A further concern in relation to IL-2 immunotherapy are the side effects produced by recombinant human IL-2 treatment. Patients receiving high-dose IL-2 treatment frequently experience severe cardiovascular, pulmonary, renal, hepatic, gastrointestinal, neurological, cutaneous, haematological and systemic adverse events, which require intensive monitoring and in-patient management. The majority of these side effects can be explained by the development of so-called vascular (or capillary) leak syndrome (VLS), a pathological increase in vascular permeability leading to fluid extravasation in multiple organs (causing e.g. pulmonary and cutaneous edema and liver cell damage) and intravascular fluid depletion (causing a drop in blood pressure and compensatory increase in heart rate). There is no treatment of VLS other than withdrawal of IL-2. Low-dose IL-2 regimens have been tested in patients to avoid VLS, however, at the expense of suboptimal therapeutic results. VLS was believed to be caused by the release of proinflammatory cytokines, such as tumor necrosis factor (TNF)-α from IL-2-activated NK cells, however it has recently been shown that IL-2-induced pulmonary edema resulted from direct binding of IL-2 to lung endothelial cells, which expressed low to intermediate levels of functional αβγ IL-2 receptors (Krieg et al., Proc Nat Acad Sci USA 107, 11906-11 (2010)).
Several approaches have been taken to overcome these problems associated with IL-2 immunotherapy. For example, it has been found that the combination of IL-2 with certain anti-IL-2 monoclonal antibodies enhances treatment effects of IL-2 in vivo (Kamimura et al., J Immunol 177, 306-14 (2006); Boyman et al., Science 311, 1924-27 (2006)). In an alternative approach, IL-2 has been mutated in various ways to reduce its toxicity and/or increase its efficacy. Hu et al. (Blood 101, 4853-4861 (2003), US Pat. Publ. No. 2003/0124678) have substituted the arginine residue in position 38 of IL-2 by tryptophan to eliminate IL-2's vasopermeability activity. Shanafelt et al. (Nature Biotechnol 18, 1197-1202 (2000)) have mutated asparagine 88 to arginine to enhance selectivity for T cells over NK cells. Heaton et al. (Cancer Res 53, 2597-602 (1993); U.S. Pat. No. 5,229,109) have introduced two mutations, Arg38Ala and Phe42Lys, to reduce the secretion of proinflammatory cytokines from NK cells. Gillies et al. (US Pat. Publ. No. 2007/0036752) have substituted three residues of IL-2 (Asp20Thr, Asn88Arg, and Gln126Asp) that contribute to affinity for the intermediate-affinity IL-2 receptor to reduce VLS. Gillies et al. (WO 2008/0034473) have also mutated the interface of IL-2 with CD25 by amino acid substitution Arg38Trp and Phe42Lys to reduce interaction with CD25 and activation of Treg cells for enhancing efficacy. To the same aim, Wittrup et al. (WO 2009/061853) have produced IL-2 mutants that have enhanced affinity to CD25, but do not activate the receptor, thus act as antagonists. The mutations introduced were aimed at disrupting the interaction with the β- and/or γ-subunit of the receptor.

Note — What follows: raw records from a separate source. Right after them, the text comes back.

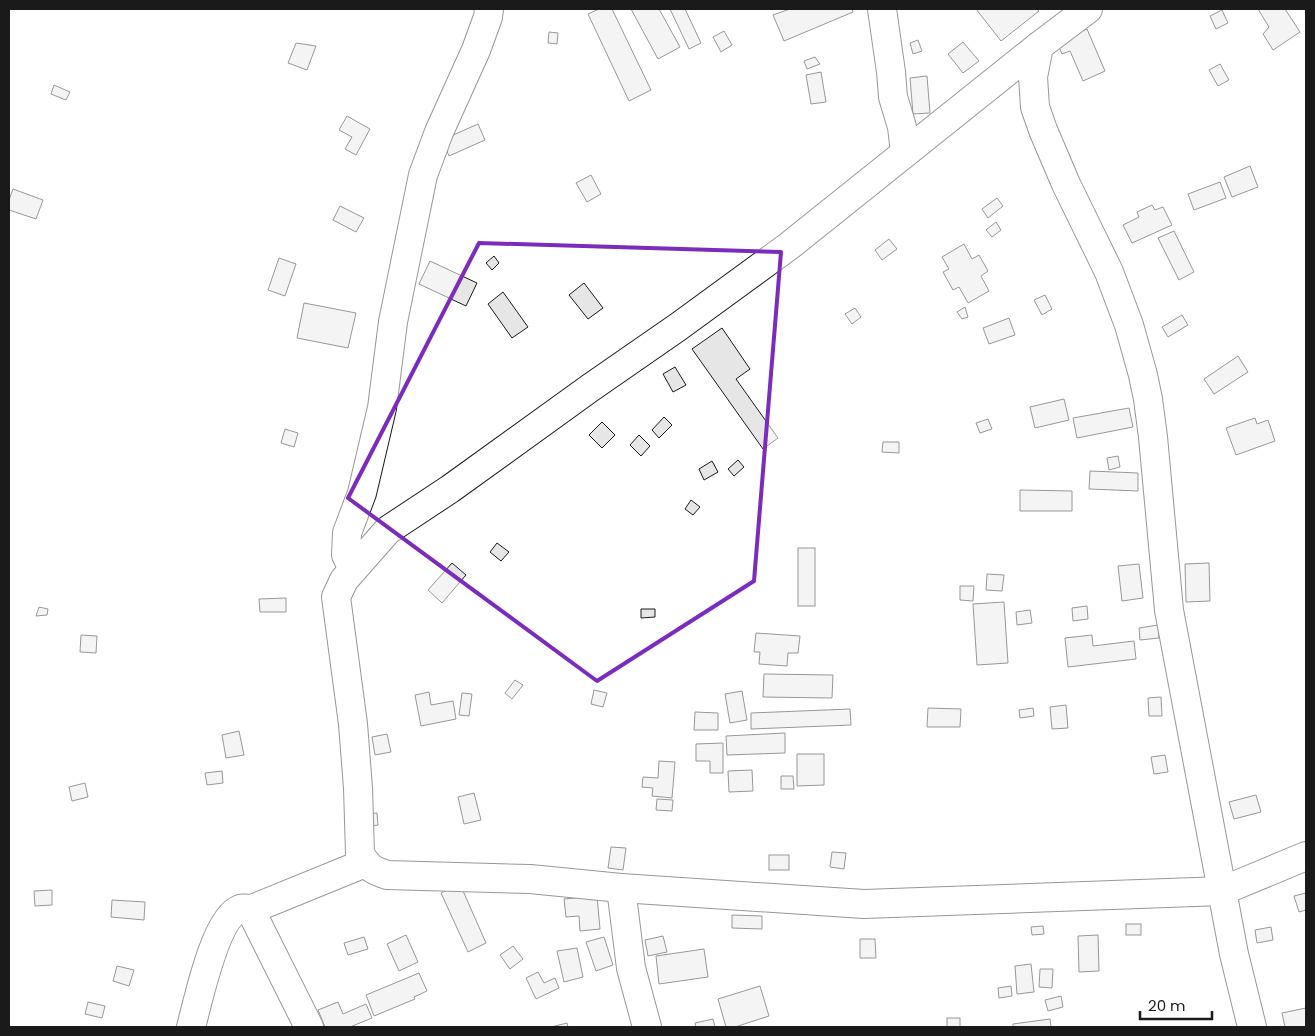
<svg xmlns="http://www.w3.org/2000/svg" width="1315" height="1036" font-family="Poppins,sans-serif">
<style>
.building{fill:#e6e6e6;stroke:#1a1a1a}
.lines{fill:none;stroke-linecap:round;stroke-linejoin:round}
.minor-casing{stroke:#1a1a1a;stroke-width:30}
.minor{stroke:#fff;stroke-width:28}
.marked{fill:none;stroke:#7b2cbf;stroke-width:4;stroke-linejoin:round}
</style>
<rect width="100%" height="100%" fill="#fff"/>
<!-- building -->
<g class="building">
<polygon points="599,9 612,9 651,90 629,101 588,14"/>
<polygon points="631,9 659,9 680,47 658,59"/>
<polygon points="670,9 685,9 701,43 689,49"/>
<polygon points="790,9 852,9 853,12 784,41 773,15"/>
<polygon points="976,9 1037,9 1039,11 1001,41"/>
<polygon points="1258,9 1285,9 1300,32 1273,50 1263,34 1269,27"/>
<polygon points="1222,10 1228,23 1216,29 1210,16"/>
<polygon points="1087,29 1105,71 1083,81 1070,51 1062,54 1057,42"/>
<polygon points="724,31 732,45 721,52 713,37"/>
<polygon points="549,32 558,33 557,44 548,43"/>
<polygon points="918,40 922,51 913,54 910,43"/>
<polygon points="963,42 979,61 963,73 948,54"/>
<polygon points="296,43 316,46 307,70 288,63"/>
<polygon points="815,57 820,64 807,69 804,61"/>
<polygon points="1220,64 1229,80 1218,86 1209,70"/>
<polygon points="821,72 826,102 811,104 806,75"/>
<polygon points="927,76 930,113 913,114 910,78"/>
<polygon points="54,85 70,92 66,100 51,94"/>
<polygon points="347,116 370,129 356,155 345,149 352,137 339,130"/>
<polygon points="478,124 485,140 449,156 442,140"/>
<polygon points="1250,166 1258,187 1232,197 1224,177"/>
<polygon points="591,175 601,194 587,202 576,183"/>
<polygon points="1220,182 1226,198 1194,210 1188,194"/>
<polygon points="13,189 43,200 36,219 9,210 9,200"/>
<polygon points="997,198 1003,206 988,218 982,209"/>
<polygon points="1152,205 1155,210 1163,207 1172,225 1132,243 1123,225 1139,217 1137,212"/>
<polygon points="340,206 364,218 356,232 333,220"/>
<polygon points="996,222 1001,230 992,237 986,230"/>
<polygon points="1174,231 1194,272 1179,280 1158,238"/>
<polygon points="889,239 897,249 882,260 875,250"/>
<polygon points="964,244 972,259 979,255 988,271 981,276 989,291 968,303 959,287 953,290 943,272 949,269 942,257"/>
<polygon points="494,256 499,263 492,270 486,263"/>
<polygon points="279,258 296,264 285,296 268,290"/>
<polygon points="430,261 477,283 466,306 419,284"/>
<polygon points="584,283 603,308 588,319 569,295"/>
<polygon points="503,292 528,327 512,338 488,304"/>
<polygon points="1045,295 1052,309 1042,315 1034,300"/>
<polygon points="304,303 356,313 348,348 297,338"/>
<polygon points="965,307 968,317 962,319 957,312"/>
<polygon points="855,308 861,317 852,324 845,314"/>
<polygon points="1182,315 1188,325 1168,337 1162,327"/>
<polygon points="1009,318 1015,335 989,344 983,328"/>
<polygon points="722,328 750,369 736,379 778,438 763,449 692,349"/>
<polygon points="1238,356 1248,372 1214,394 1204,379"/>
<polygon points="675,367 686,385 673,392 663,374"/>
<polygon points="1064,399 1069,420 1035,428 1030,407"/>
<polygon points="1129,408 1133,427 1077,438 1073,418"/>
<polygon points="664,417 672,425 659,438 652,430"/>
<polygon points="1255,418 1257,424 1268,420 1275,441 1236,455 1226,428"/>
<polygon points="988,419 992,429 980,433 976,423"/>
<polygon points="602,422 615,435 602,448 589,435"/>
<polygon points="285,429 298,433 294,447 281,443"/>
<polygon points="639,435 650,446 641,456 630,445"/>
<polygon points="883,442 899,442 899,453 882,452"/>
<polygon points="1118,456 1120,467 1109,470 1107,458"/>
<polygon points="738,460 744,467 734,476 728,469"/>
<polygon points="712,461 718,472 704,480 699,469"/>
<polygon points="1090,471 1138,473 1138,491 1089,489"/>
<polygon points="1020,490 1072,491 1072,511 1020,511"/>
<polygon points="691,500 700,507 693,515 685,509"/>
<polygon points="497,543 509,552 501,561 490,552"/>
<rect x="798" y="548" width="17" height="58"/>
<polygon points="452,563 466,575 442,603 428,590"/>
<polygon points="1209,563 1210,601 1186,602 1185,564"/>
<polygon points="1139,564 1143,598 1122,601 1118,566"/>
<polygon points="987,574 1004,575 1002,591 986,590"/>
<polygon points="960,586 974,586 973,601 960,600"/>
<polygon points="286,598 286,612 260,612 259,599"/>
<polygon points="1004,602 1008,663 977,665 973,604"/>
<polygon points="1087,606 1088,619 1073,621 1072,608"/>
<polygon points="39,607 48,609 47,615 36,616"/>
<polygon points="641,609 655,609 655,617 641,618"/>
<polygon points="1030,610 1032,623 1017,625 1016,612"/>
<polygon points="1158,625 1159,638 1140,640 1139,628"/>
<polygon points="756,633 800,636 798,653 788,653 787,666 759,664 760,652 754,652"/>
<polygon points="81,635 97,636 96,653 80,652"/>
<polygon points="1092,635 1093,646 1134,641 1136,659 1068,667 1065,638"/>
<polygon points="764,674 833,675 832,698 763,697"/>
<polygon points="515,680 523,685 512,699 505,693"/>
<polygon points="594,690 607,693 603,707 591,704"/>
<polygon points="742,691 747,720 730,723 725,694"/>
<polygon points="429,692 431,705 453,701 456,719 421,726 415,695"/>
<polygon points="462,693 472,694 469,716 459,715"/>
<polygon points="1161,697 1162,716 1149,716 1148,698"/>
<polygon points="1066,705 1068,728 1052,729 1050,707"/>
<polygon points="928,708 961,709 960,727 927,727"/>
<polygon points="1033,708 1034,716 1020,718 1019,710"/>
<polygon points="850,709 851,725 751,729 751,713"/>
<polygon points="695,712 718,713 718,730 694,730"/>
<polygon points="239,731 244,755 226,758 222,735"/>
<polygon points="785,733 785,753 727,755 726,736"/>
<polygon points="387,734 391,752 375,755 372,737"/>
<polygon points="723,743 723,773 710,773 710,761 696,761 696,744"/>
<polygon points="797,754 824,754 824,785 797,786"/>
<polygon points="1165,755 1168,772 1154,774 1151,757"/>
<polygon points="659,761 675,762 672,798 652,796 653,788 642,787 643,777 658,778"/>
<polygon points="752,770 753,791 729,792 728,771"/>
<polygon points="222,771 223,783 207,785 205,773"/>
<polygon points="781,776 793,776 794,789 781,789"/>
<polygon points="85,783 88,797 72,801 69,787"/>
<polygon points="474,793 481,820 464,824 458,797"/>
<polygon points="1256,795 1261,812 1234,819 1229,802"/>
<polygon points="657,799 673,800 672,811 656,810"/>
<polygon points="377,813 378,825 366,827 365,814"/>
<polygon points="611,847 626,848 623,870 608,868"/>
<polygon points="832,852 846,853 844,869 830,867"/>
<rect x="769" y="855" width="20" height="15"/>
<polygon points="460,884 486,943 468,952 441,893"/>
<polygon points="52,890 52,905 35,906 34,891"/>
<polygon points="1306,893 1306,910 1299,912 1294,896"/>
<polygon points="597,896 600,929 580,931 579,916 566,917 564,899"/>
<polygon points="112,900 145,902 144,920 111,917"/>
<polygon points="732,915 762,916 762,929 732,928"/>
<rect x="1126" y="924" width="15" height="11"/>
<polygon points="1043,926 1044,934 1032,935 1031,927"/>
<polygon points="1271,927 1273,940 1257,943 1255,930"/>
<polygon points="406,935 418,962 399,971 387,944"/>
<polygon points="1098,935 1099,971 1079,972 1078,936"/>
<polygon points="663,936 667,952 648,956 645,940"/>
<polygon points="364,937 368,949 348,955 344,943"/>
<polygon points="604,937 613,965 596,971 586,942"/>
<polygon points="860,939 875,939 876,958 860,958"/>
<polygon points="513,946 523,959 510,969 500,955"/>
<polygon points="577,948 583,977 564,982 557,951"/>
<polygon points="704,949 708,977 659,984 656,956"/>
<polygon points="1031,964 1034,992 1017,994 1015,966"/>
<polygon points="117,966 134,970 129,986 113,981"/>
<polygon points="1040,969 1053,969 1052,988 1039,987"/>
<polygon points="538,972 544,983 555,978 559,988 536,999 526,978"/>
<polygon points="419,973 427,991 414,997 415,999 374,1016 366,995"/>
<polygon points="760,986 769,1016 735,1027 726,1027 718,999"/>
<polygon points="1011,986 1012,996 999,998 998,988"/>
<polygon points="1061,996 1063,1007 1048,1011 1045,1000"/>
<polygon points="88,1002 105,1006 102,1018 85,1014"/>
<polygon points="338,1002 343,1014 366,1004 372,1018 350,1027 325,1027 318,1010"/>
<polygon points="1306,1008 1306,1027 1285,1027 1282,1013"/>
<rect x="947" y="1018" width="13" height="9"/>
<polygon points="713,1019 715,1027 696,1027 695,1023"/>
<polygon points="1050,1019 1051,1027 1013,1027 1013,1024"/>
<polygon points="567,1023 568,1027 551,1027"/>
</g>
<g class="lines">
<defs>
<g id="minor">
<polyline points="882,9 891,72 893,97 902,127 905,152"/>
<polyline points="1088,9 1039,46 1033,77 1035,107 1043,130 1066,184 1109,272 1129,325 1143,375 1148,399 1153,437 1169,610 1234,954 1252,1027"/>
<path d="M1039 46 789 246 678 327 590 388 450 489 388 530 344 580 336 597 353 724 358 788 360 854C369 868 372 870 387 875L530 879 621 888 864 904 1222 891 1306 856"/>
<polyline points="353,569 346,555 347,533 362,493 382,408 393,322 423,175 439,132 476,50 488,17 489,9"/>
<polyline points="621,888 631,968 647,1027"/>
<polyline points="252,909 255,919 309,1027"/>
<path d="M191 1027C198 1002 215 918 240 909 243 908 249 909 252 909L365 863"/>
</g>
</defs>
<!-- minor casing -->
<use href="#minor" class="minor-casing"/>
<!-- minor -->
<use href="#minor" class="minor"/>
</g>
<!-- marked area -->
<path d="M0 0H1315V1036H0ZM479 243 781 252 754 581 597 681 348 498Z" fill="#fff" fill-opacity=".55" fill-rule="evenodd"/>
<path class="marked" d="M479 243 781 252 754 581 597 681 348 498Z"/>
<!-- border -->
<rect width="1315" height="1036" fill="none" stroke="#1a1a1a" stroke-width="20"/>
<!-- scale -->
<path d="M1140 1011v8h72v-8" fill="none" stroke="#1a1a1a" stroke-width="2.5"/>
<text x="1148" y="1011" font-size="15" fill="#1a1a1a" stroke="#ffffff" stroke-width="4" paint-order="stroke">20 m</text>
</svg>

However, none of the known IL-2 mutants was shown to overcome all of the above-mentioned problems associated with IL-2 immunotherapy, namely toxicity caused by the induction of VLS, tumor tolerance caused by the induction of AICD, and immunosuppression caused by activation of Treg cells. Thus there remains a need in the art to further enhance the therapeutic usefulness of IL-2 proteins.